━━━━━ Dataset rows ━━━━━

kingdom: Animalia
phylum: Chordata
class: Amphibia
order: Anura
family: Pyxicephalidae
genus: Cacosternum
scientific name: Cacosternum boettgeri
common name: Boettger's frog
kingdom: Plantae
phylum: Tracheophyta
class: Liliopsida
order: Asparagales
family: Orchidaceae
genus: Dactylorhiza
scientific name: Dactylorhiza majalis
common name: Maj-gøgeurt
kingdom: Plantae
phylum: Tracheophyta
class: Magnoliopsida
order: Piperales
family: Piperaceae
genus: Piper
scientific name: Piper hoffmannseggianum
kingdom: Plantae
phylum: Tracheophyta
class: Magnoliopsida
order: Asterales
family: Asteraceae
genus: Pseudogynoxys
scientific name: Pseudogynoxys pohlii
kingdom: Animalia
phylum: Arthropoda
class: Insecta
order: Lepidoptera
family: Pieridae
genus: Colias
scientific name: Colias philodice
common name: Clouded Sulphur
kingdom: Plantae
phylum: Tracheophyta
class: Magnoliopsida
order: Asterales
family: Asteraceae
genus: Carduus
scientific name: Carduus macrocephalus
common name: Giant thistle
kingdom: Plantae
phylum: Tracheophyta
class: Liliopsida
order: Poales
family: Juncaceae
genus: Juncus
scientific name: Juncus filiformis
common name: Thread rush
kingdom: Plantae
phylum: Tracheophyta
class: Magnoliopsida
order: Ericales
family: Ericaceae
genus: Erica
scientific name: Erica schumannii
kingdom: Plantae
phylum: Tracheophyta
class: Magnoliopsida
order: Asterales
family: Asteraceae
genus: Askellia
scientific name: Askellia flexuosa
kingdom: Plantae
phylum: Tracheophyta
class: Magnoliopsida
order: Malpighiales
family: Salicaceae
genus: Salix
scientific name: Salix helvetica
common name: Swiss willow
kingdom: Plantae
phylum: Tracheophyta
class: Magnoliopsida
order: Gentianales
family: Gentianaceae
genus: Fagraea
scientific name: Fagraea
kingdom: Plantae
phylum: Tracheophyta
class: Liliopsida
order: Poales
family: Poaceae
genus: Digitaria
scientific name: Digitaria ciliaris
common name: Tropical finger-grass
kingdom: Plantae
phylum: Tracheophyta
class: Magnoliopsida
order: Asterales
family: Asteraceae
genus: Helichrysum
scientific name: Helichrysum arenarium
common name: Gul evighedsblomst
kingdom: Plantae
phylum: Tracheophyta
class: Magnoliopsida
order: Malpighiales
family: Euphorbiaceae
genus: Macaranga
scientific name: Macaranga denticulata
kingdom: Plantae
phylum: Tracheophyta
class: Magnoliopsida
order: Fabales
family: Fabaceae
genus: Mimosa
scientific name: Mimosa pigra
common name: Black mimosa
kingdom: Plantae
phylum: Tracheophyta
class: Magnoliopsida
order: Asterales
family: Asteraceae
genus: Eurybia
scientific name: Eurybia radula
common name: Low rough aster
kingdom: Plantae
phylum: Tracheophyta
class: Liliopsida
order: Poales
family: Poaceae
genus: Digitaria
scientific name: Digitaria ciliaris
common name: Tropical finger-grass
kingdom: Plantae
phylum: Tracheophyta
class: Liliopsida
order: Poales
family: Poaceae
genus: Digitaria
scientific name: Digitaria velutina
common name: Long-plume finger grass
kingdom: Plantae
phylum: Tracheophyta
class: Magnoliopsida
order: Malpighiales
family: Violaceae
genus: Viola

━━━━━

## What is required
Please write out all of the entries again, replacing "common name" with "vernacular name" wherever it appears and leaving everything else unchanged.

## The solution
kingdom: Animalia
phylum: Chordata
class: Amphibia
order: Anura
family: Pyxicephalidae
genus: Cacosternum
scientific name: Cacosternum boettgeri
vernacular name: Boettger's frog
kingdom: Plantae
phylum: Tracheophyta
class: Liliopsida
order: Asparagales
family: Orchidaceae
genus: Dactylorhiza
scientific name: Dactylorhiza majalis
vernacular name: Maj-gøgeurt
kingdom: Plantae
phylum: Tracheophyta
class: Magnoliopsida
order: Piperales
family: Piperaceae
genus: Piper
scientific name: Piper hoffmannseggianum
kingdom: Plantae
phylum: Tracheophyta
class: Magnoliopsida
order: Asterales
family: Asteraceae
genus: Pseudogynoxys
scientific name: Pseudogynoxys pohlii
kingdom: Animalia
phylum: Arthropoda
class: Insecta
order: Lepidoptera
family: Pieridae
genus: Colias
scientific name: Colias philodice
vernacular name: Clouded Sulphur
kingdom: Plantae
phylum: Tracheophyta
class: Magnoliopsida
order: Asterales
family: Asteraceae
genus: Carduus
scientific name: Carduus macrocephalus
vernacular name: Giant thistle
kingdom: Plantae
phylum: Tracheophyta
class: Liliopsida
order: Poales
family: Juncaceae
genus: Juncus
scientific name: Juncus filiformis
vernacular name: Thread rush
kingdom: Plantae
phylum: Tracheophyta
class: Magnoliopsida
order: Ericales
family: Ericaceae
genus: Erica
scientific name: Erica schumannii
kingdom: Plantae
phylum: Tracheophyta
class: Magnoliopsida
order: Asterales
family: Asteraceae
genus: Askellia
scientific name: Askellia flexuosa
kingdom: Plantae
phylum: Tracheophyta
class: Magnoliopsida
order: Malpighiales
family: Salicaceae
genus: Salix
scientific name: Salix helvetica
vernacular name: Swiss willow
kingdom: Plantae
phylum: Tracheophyta
class: Magnoliopsida
order: Gentianales
family: Gentianaceae
genus: Fagraea
scientific name: Fagraea
kingdom: Plantae
phylum: Tracheophyta
class: Liliopsida
order: Poales
family: Poaceae
genus: Digitaria
scientific name: Digitaria ciliaris
vernacular name: Tropical finger-grass
kingdom: Plantae
phylum: Tracheophyta
class: Magnoliopsida
order: Asterales
family: Asteraceae
genus: Helichrysum
scientific name: Helichrysum arenarium
vernacular name: Gul evighedsblomst
kingdom: Plantae
phylum: Tracheophyta
class: Magnoliopsida
order: Malpighiales
family: Euphorbiaceae
genus: Macaranga
scientific name: Macaranga denticulata
kingdom: Plantae
phylum: Tracheophyta
class: Magnoliopsida
order: Fabales
family: Fabaceae
genus: Mimosa
scientific name: Mimosa pigra
vernacular name: Black mimosa
kingdom: Plantae
phylum: Tracheophyta
class: Magnoliopsida
order: Asterales
family: Asteraceae
genus: Eurybia
scientific name: Eurybia radula
vernacular name: Low rough aster
kingdom: Plantae
phylum: Tracheophyta
class: Liliopsida
order: Poales
family: Poaceae
genus: Digitaria
scientific name: Digitaria ciliaris
vernacular name: Tropical finger-grass
kingdom: Plantae
phylum: Tracheophyta
class: Liliopsida
order: Poales
family: Poaceae
genus: Digitaria
scientific name: Digitaria velutina
vernacular name: Long-plume finger grass
kingdom: Plantae
phylum: Tracheophyta
class: Magnoliopsida
order: Malpighiales
family: Violaceae
genus: Viola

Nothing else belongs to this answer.